Nashiro (34) se cambia de ropa cuando llega al departamento de uno de sus regulares.
Entra vestida con lo que se puso ese día, pero apenas le abren la puerta, pide ir al baño y saca un pijama de la mochila. “¿Qué tipo de pijama?” le pregunto. “Uno sugerente, pero no translúcido”, responde.
Desde que empezó a dedicarse al trabajo sexual presencial y virtual, fijó sus tres reglas fundamentales; no acepta encontrarse en casas, solo en departamentos y piezas de hotel. Tampoco se sube a autos. Y, por último, el pijama que se pone cuando empieza a trabajar nunca muestra más de la cuenta. Eso es estratégico, explica. “Mis clientes me llaman para regalonear, entonces con el pijama juego a que existe la ilusión de que puede llegar a pasar algo más. Si eso quieren, les digo que no entrego esos servicios, que me quedo en lo platónico. Si insisten, me hago la que puedo ceder y les planteo mis tarifas. Es una performace”.

▸ **EXTRACTOS DE DATOS**

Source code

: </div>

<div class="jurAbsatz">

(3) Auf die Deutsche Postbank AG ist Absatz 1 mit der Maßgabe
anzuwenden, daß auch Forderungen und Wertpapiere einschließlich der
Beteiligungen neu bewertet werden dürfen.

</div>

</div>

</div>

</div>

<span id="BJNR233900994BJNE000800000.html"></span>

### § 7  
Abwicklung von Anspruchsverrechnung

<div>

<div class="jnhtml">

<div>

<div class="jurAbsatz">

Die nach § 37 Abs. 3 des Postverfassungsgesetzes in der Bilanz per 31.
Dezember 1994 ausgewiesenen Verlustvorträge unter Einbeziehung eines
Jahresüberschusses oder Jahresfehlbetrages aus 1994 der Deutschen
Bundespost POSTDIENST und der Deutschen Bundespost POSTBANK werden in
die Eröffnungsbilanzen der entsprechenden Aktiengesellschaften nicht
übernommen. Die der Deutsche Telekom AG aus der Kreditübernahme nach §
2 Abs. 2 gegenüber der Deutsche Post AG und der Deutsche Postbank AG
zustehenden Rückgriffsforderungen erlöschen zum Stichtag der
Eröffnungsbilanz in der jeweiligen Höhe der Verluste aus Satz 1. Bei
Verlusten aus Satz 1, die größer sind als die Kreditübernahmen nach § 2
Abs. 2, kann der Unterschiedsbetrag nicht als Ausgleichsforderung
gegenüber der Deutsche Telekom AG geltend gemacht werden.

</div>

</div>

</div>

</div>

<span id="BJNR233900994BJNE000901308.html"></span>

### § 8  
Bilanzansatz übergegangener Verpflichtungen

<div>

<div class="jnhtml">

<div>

▸ **TAREA A**
Según el fragmento sobre Nashiro, ¿por qué el pijama que usa nunca muestra más de la cuenta? Responde en una a tres oraciones.
▸ **TAREA B**
Indica si cada afirmación concuerda con el fragmento y cita las palabras exactas que lo deciden: (i) Nashiro acepta encontrarse con clientes en casas. (ii) Nashiro se pone el pijama en el baño del departamento. (iii) Nashiro se sube a autos para ir a sus encuentros.
Las líneas no guardan relación con el fragmento.

▸ **RESPUESTA FINAL A**
Porque sus clientes la llaman para regalonear, y con ese pijama ella juega a crear la ilusión de que puede llegar a pasar algo más. Si el cliente quiere más, le dice que no entrega esos servicios. Si insiste, se hace la que puede ceder y le plantea sus tarifas.

▸ **RESPUESTA FINAL B**
(i) No: "no acepta encontrarse en casas, solo en departamentos y piezas de hotel".
(ii) Sí: "pide ir al baño y saca un pijama de la mochila".
(iii) No: "Tampoco se sube a autos."